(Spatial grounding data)
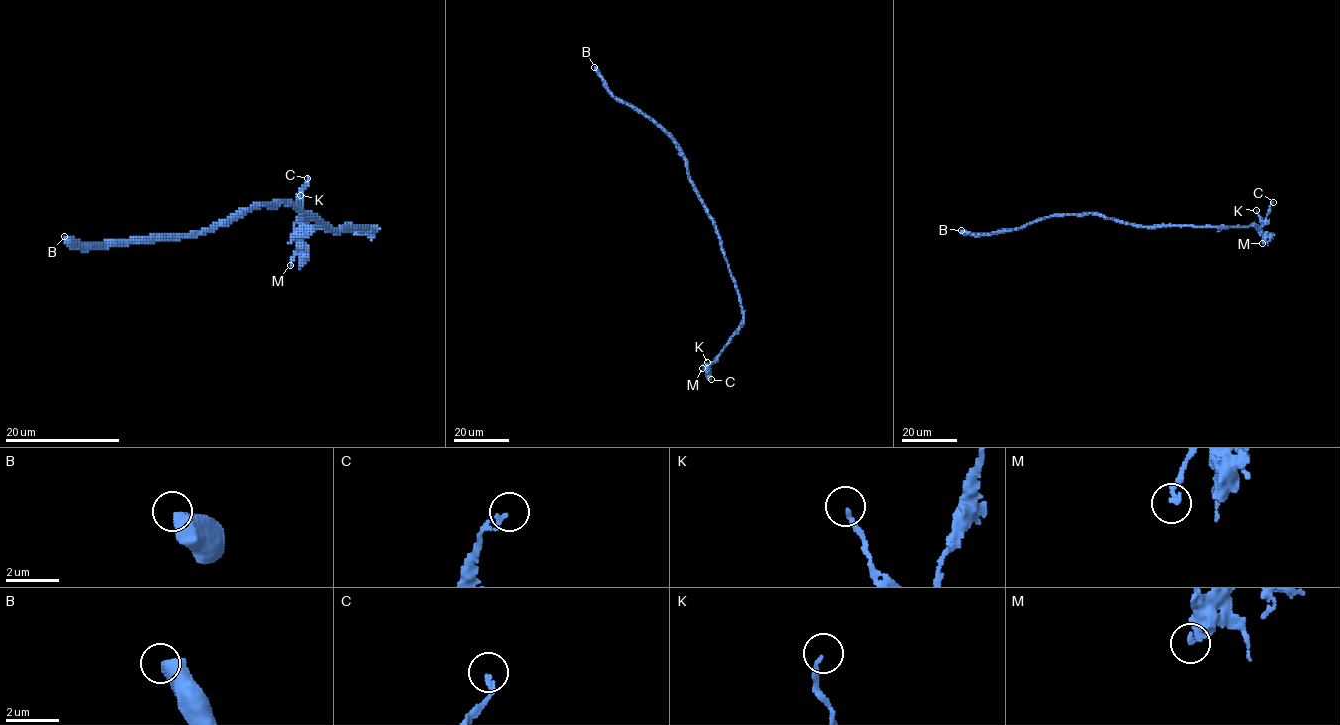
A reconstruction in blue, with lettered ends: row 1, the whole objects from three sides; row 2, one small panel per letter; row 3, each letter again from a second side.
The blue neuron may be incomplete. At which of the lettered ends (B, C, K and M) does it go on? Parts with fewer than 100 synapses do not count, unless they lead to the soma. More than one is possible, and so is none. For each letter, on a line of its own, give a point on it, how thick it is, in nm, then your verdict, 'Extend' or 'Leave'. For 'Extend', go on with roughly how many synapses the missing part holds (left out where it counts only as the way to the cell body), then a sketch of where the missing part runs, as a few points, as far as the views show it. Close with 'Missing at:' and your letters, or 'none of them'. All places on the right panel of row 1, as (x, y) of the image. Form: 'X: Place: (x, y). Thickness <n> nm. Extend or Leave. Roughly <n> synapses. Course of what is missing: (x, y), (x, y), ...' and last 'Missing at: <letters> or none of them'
B: Place: (961, 230). Thickness 600 nm. Leave
C: Place: (1273, 202). Thickness 130 nm. Leave
K: Place: (1256, 210). Thickness 160 nm. Leave
M: Place: (1262, 243). Thickness 190 nm. Leave
Missing at: none of them

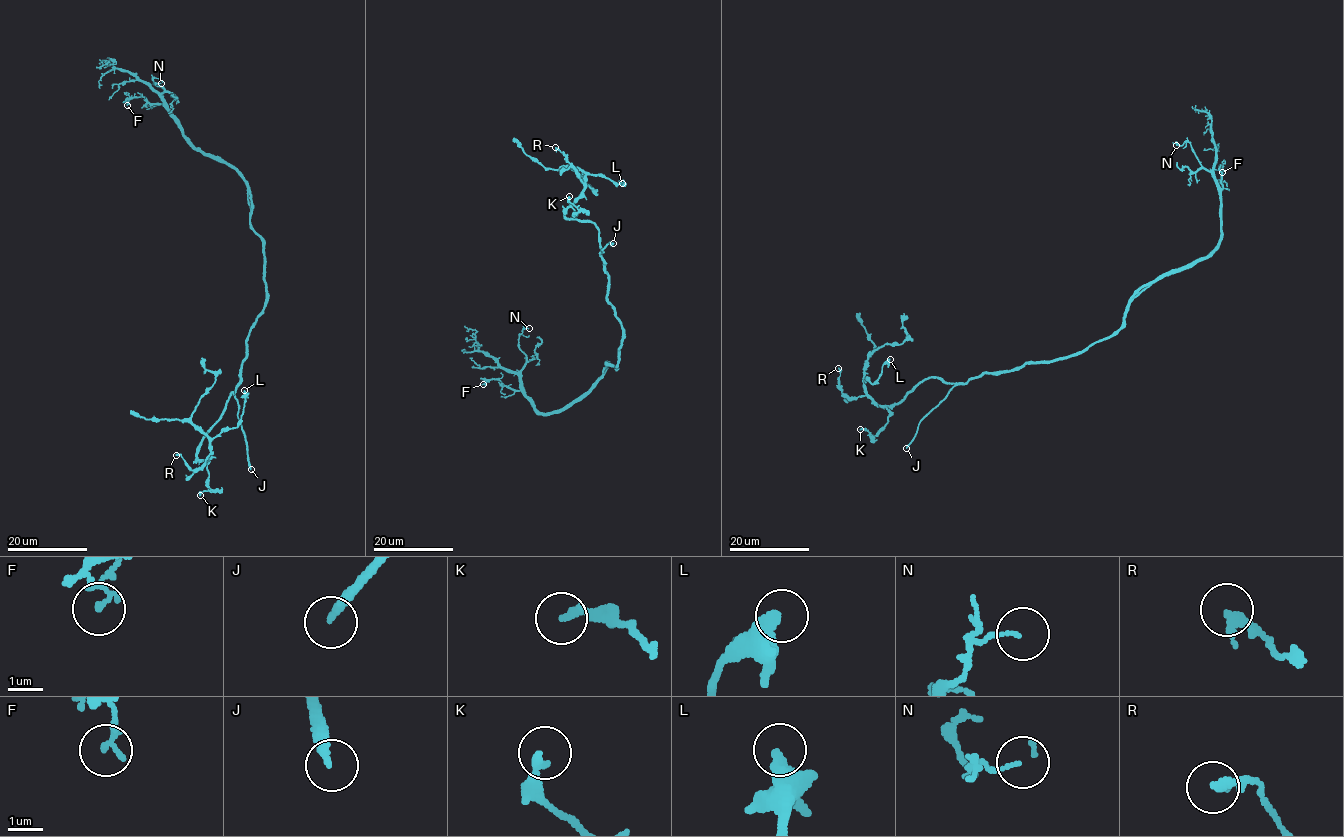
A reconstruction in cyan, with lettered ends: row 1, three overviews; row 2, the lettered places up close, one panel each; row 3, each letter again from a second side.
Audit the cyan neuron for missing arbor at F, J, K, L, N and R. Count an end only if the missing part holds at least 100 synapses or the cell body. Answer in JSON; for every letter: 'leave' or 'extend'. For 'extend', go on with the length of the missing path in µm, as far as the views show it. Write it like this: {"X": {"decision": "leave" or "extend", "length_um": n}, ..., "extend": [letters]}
{"F": {"decision": "leave"}, "J": {"decision": "extend", "length_um": 70}, "K": {"decision": "leave"}, "L": {"decision": "leave"}, "N": {"decision": "leave"}, "R": {"decision": "leave"}, "extend": ["J"]}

Task item: Quote every entry exactly, with the pictures omitted.

Reply to the task:
A reconstruction in blue, with lettered ends: row 1, the whole objects from three sides; row 2, one small panel per letter; row 3, each letter again from a second side.
The blue neuron may be incomplete. At which of the lettered ends (B, C, K and M) does it go on? Parts with fewer than 100 synapses do not count, unless they lead to the soma. More than one is possible, and so is none. For each letter, on a line of its own, give a point on it, how thick it is, in nm, then your verdict, 'Extend' or 'Leave'. For 'Extend', go on with roughly how many synapses the missing part holds (left out where it counts only as the way to the cell body), then a sketch of where the missing part runs, as a few points, as far as the views show it. Close with 'Missing at:' and your letters, or 'none of them'. All places on the right panel of row 1, as (x, y) of the image. Form: 'X: Place: (x, y). Thickness <n> nm. Extend or Leave. Roughly <n> synapses. Course of what is missing: (x, y), (x, y), ...' and last 'Missing at: <letters> or none of them'
B: Place: (961, 230). Thickness 600 nm. Leave
C: Place: (1273, 202). Thickness 130 nm. Leave
K: Place: (1256, 210). Thickness 160 nm. Leave
M: Place: (1262, 243). Thickness 190 nm. Leave
Missing at: none of them

A reconstruction in cyan, with lettered ends: row 1, three overviews; row 2, the lettered places up close, one panel each; row 3, each letter again from a second side.
Audit the cyan neuron for missing arbor at F, J, K, L, N and R. Count an end only if the missing part holds at least 100 synapses or the cell body. Answer in JSON; for every letter: 'leave' or 'extend'. For 'extend', go on with the length of the missing path in µm, as far as the views show it. Write it like this: {"X": {"decision": "leave" or "extend", "length_um": n}, ..., "extend": [letters]}
{"F": {"decision": "leave"}, "J": {"decision": "extend", "length_um": 70}, "K": {"decision": "leave"}, "L": {"decision": "leave"}, "N": {"decision": "leave"}, "R": {"decision": "leave"}, "extend": ["J"]}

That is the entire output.